What a CodeSlick scan finds in a typical Next.js/Vercel project

We ran CodeSlick's secrets detector across a representative Next.js project scaffolded from create-next-app with a standard auth + database setup. These are the patterns that appear before deployment — in source code, config files, and committed environment examples — that feed directly into the attack surface the Vercel breach exploited.

// lib/db.ts
const client = new PrismaClient({
  datasources: {
    db: {
      url: "postgresql://admin:S3cr3tPass@prod-db.internal:5432/myapp"
    }
  }
})

// lib/auth.ts
const secret = "jwt_secret_hardcoded_during_dev_replace_me"  // never replaced

// .env.example (committed to git — real values left in by mistake)
DATABASE_URL=postgresql://admin:S3cr3tPass@prod-db.internal:5432/myapp
STRIPE_SECRET_KEY=sk_live_abc123realkey

// Inadvertently exposing a server-side key to the browser bundle
const stripe = new Stripe(process.env.NEXT_PUBLIC_STRIPE_SECRET_KEY!)
//                                   ^^^^^^^^^^^^ wrong prefix

// OpenRouter / AI provider key leaked client-side
const openai = new OpenAI({ apiKey: process.env.NEXT_PUBLIC_OPENROUTER_KEY })

// Found in: lib/github-app.ts
const privateKey = `-----BEGIN RSA PRIVATE KEY-----
MIIEowIBAAKCAQEA2a2rwplBQLF29amygykEMmYz0+Kcj3bKBp29S2rWPHO...
-----END RSA PRIVATE KEY-----`

The defense: catch secrets before they ever reach a platform

Vercel's breach happened at the platform level — credentials that were already deployed.
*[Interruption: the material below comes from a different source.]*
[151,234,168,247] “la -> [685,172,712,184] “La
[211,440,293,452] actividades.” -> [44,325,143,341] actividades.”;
Platform-level protections (sensitive flags, access controls, audit logs) are necessary but insufficient. The problem starts in the developer's local environment, before a commit is ever made.
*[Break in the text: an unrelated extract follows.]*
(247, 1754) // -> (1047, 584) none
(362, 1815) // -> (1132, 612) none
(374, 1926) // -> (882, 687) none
CodeSlick's CLI pre-commit hook blocks the commit if secrets are detected. No network call. No CI round trip. The secret never reaches your repository, your platform, or any vendor's storage — regardless of how their “sensitive” classification works.
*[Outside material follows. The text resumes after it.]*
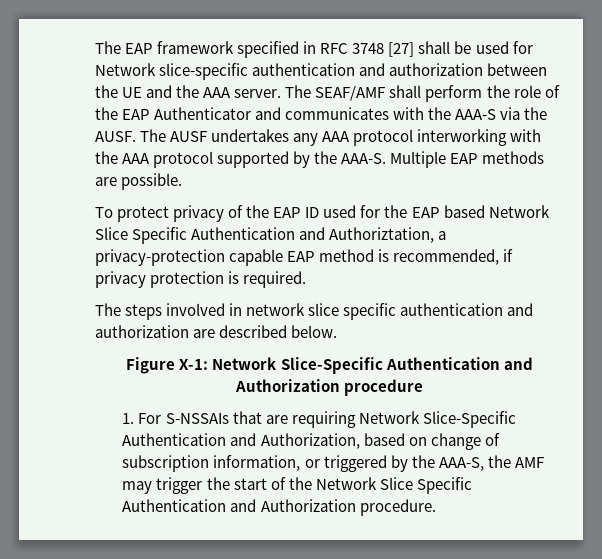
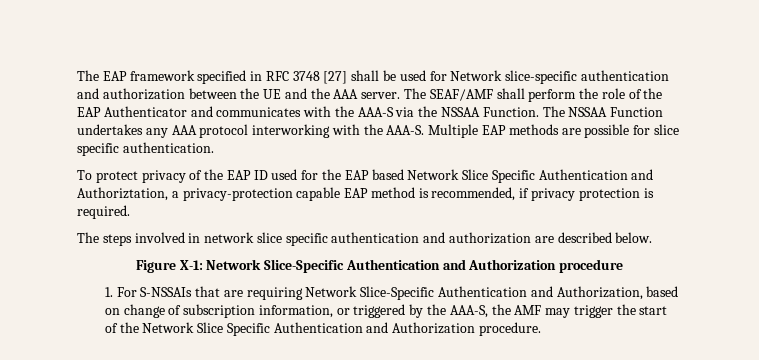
[95,129,208,142] AUSF. The AUSF -> [441,106,664,117] NSSAA Function. The NSSAA Function
[122,151,338,168] AAA protocol supported by the -> (383, 129) none
[121,173,183,190] possible. -> [584,124,679,138] [77,142,214,156] possible for slice specific authentication.

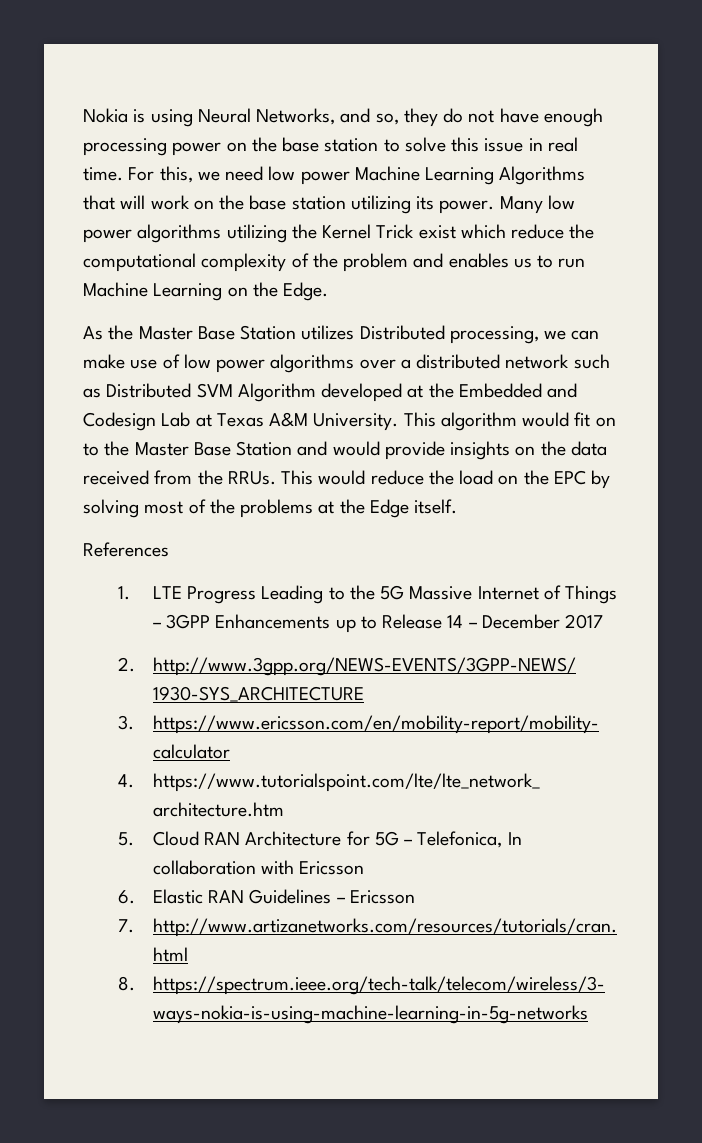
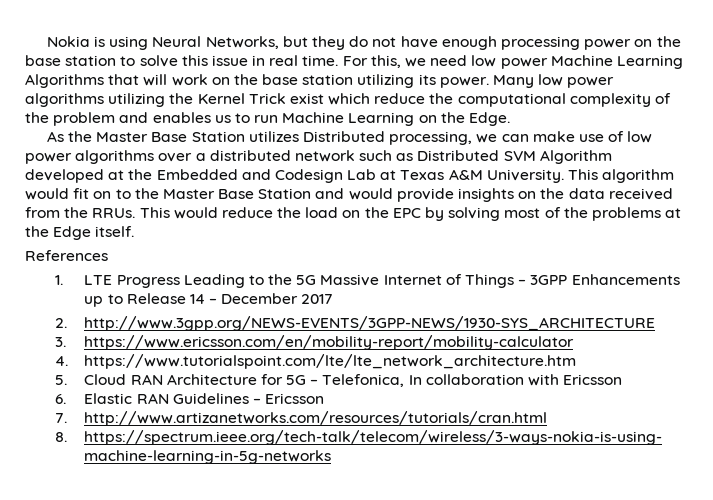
[340,108,399,125] and so, -> [282,36,308,47] but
# Install the CodeSlick CLI
npm install -g @codeslick/cli

# Initialize pre-commit hook in your repo
codeslick init

# The hook now runs on every git commit:
# ✓ 38 secret patterns (zero false positives on placeholders/test values)
# ✓ All 5 languages: JavaScript, TypeScript, Python, Java, Go
# ✓ Blocks commit if secrets found — with exact line numbers and remediation guidance
# ✓ Pass/fail thresholds configurable via .codeslick.yml

$ git commit -m "add db connection"

CodeSlick pre-commit check...

  CRITICAL  lib/db.ts:14
  ━━━━━━━━━━━━━━━━━━━━━━━━━━━━━━━━━━━━━━━━━━━━━━━━━━━
  Hardcoded database credentials detected
  Rule: SEC-CREDS-001 · CVSS 9.1

  Found: postgresql://admin:S3cr3tPass@prod-db.internal:5432/myapp
  Fix:   Replace with process.env.DATABASE_URL

  HIGH      .env.example:3
  ━━━━━━━━━━━━━━━━━━━━━━━━━━━━━━━━━━━━━━━━━━━━━━━━━━━
  Real API key detected in committed .env file
  Rule: SEC-CREDS-007 · CVSS 8.2

  Found: STRIPE_SECRET_KEY=sk_live_...
  Fix:   Use a placeholder value: STRIPE_SECRET_KEY=sk_live_YOUR_KEY_HERE

2 secret(s) found. Commit blocked.
Run `codeslick fix` to apply suggested remediations.

The lesson: platform labels are not a security control

Vercel will improve. They'll add better defaults for sensitive flags, tighter OAuth scope review for third-party tools, and more granular access controls. Those are good changes. They won't solve the underlying problem.

The underlying problem is that credentials — real credentials — end up in places they shouldn't. They end up in source files during development. They end up in .env.example when someone copies a real value for reference. They end up as “non-sensitive” env vars because the developer didn't recognize the risk, not because the value was actually low-risk.

The control that actually prevents platform-level exposure is keeping secrets out of the platform in the first place — or ensuring that anything that reaches the platform is either rotatable in under five minutes or genuinely non-sensitive (think: public feature flags). That means catching them at the source: in your editor, in your pre-commit hook, in your PR check.